O Pedro, que indica "pasteleiro" como profissão, mas vivia essencialmente de burlas, através da internet, habitava com a mulher e filho menor no nº. 527, 1º andar, na rua do Bonfim, no Porto. No prédio da frente morava Abílio, que há anos ocupava ali indevidamente um apartamento cuja locatária tinha falecido. Em maio de 2017, percebendo que estava a ser alvo de investigação da PJ pelas burlas que vinha cometendo, Pedro decidiu "apagar" os vestígios mais evidentes dessa atividade. Para tal, com a ajuda do Abílio, tirou de casa e pôs num velho frigorífico, colocado no pátio de um prédio abandonado, mas contíguo ao seu, oito computadores, vários telemóveis e impressoras, alguns tablets e faturas comprometedoras. Tudo fruto dos embustes que vinha cometendo. No dia 29 desse mês, à noite, esteve com o Abílio, num café próximo, e falou-lhe do seu plano, que era destruir pelo fogo o tal frigorífico e o que ele continha. Abílio aceitou e recebeu dois euros! Para a gasolina.

Pouco depois, eram meia-noite e dez minutos do dia 30, Abílio informou-o que o servicinho estava feito. "Já está a arder", disse. Pedro foi à janela e deitou as mãos à cabeça. O que estava a ser consumido pelas chamas era o prédio do outro lado da rua, aquele onde o Abílio morava. "O incompetente", terá pensado Pedro, tinha-se enganado no edifício.
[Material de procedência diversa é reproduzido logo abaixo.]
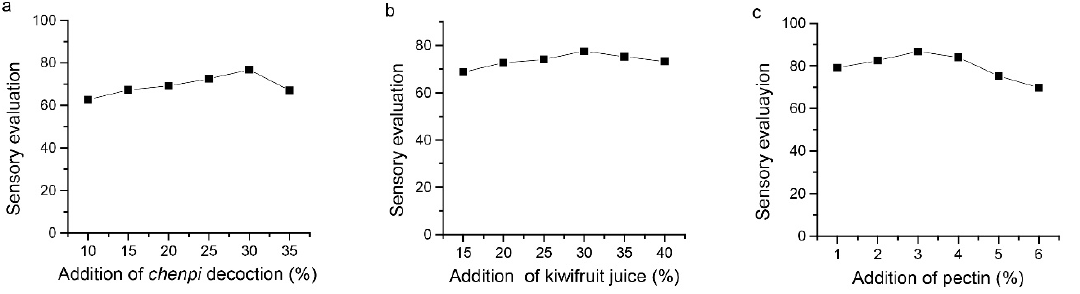
Figure 1. Effects of chenpi decoction ( a ), kiwifruit juice ( b ), and pectin ( c ) on sensory evaluation of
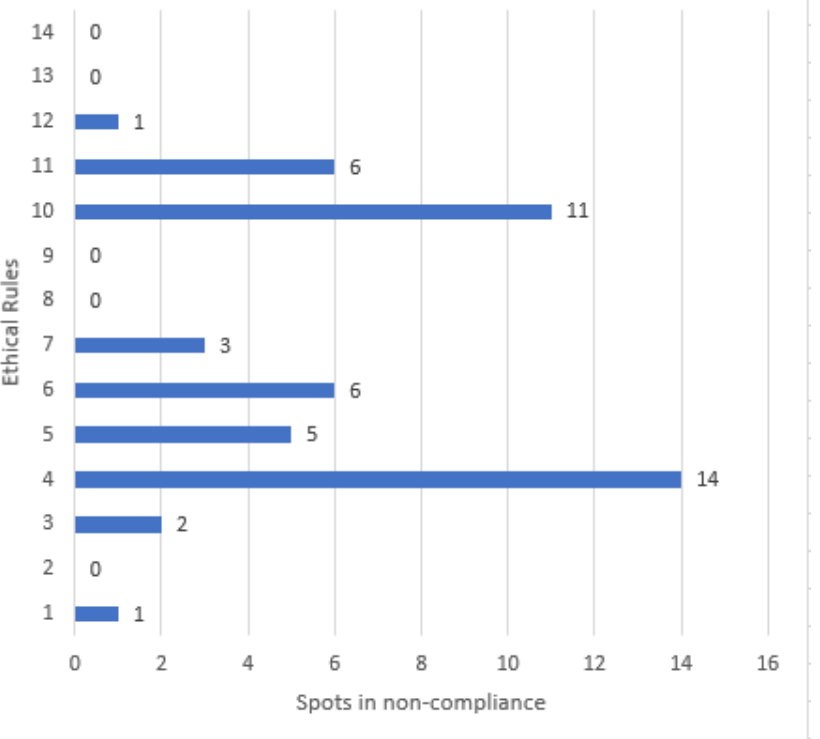
Figure 1. Noncompliance with general ethical rules in Food & Beverage Ads (FBA) in Spanish TV in 2020.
Foi o próprio comanditário do crime quem ligou para os bombeiros, que acorreram rapidamente, impedindo que o incêndio alastrasse a casas vizinhas - vivem ali 14 famílias, algumas em "ilhas". Os soldados da paz impediram uma tragédia que, mesmo assim, atingiu valores significativos. Além de um bombeiro ferido, o prédio destruído estava avaliado em quase 500 mil euros.

Abílio não esteve esta terça-feira no tribunal, porque foi notificado na residência que tinha, ou seja, aquela que deixou de ter porque a tornou inabitável. Por isso, morará numa qualquer rua do Porto, com o céu como teto. Nas alegações, a procuradora pediu ao coletivo de juízes que condenasse os dois pelo crime de incêndio, sem atenuantes. A defensora de Pedro, o comanditário, disse "não, senhor!" porque o projeto do seu cliente - destruir provas - acabaria por não ter êxito e "a prova disso é que foi preso". Já a advogada do "incompetente" Abílio, pediu "justiça", lembrando ao tribunal que não era aquele prédio que o homem, que não estaria em plena posse das suas capacidades mentais queria queimar.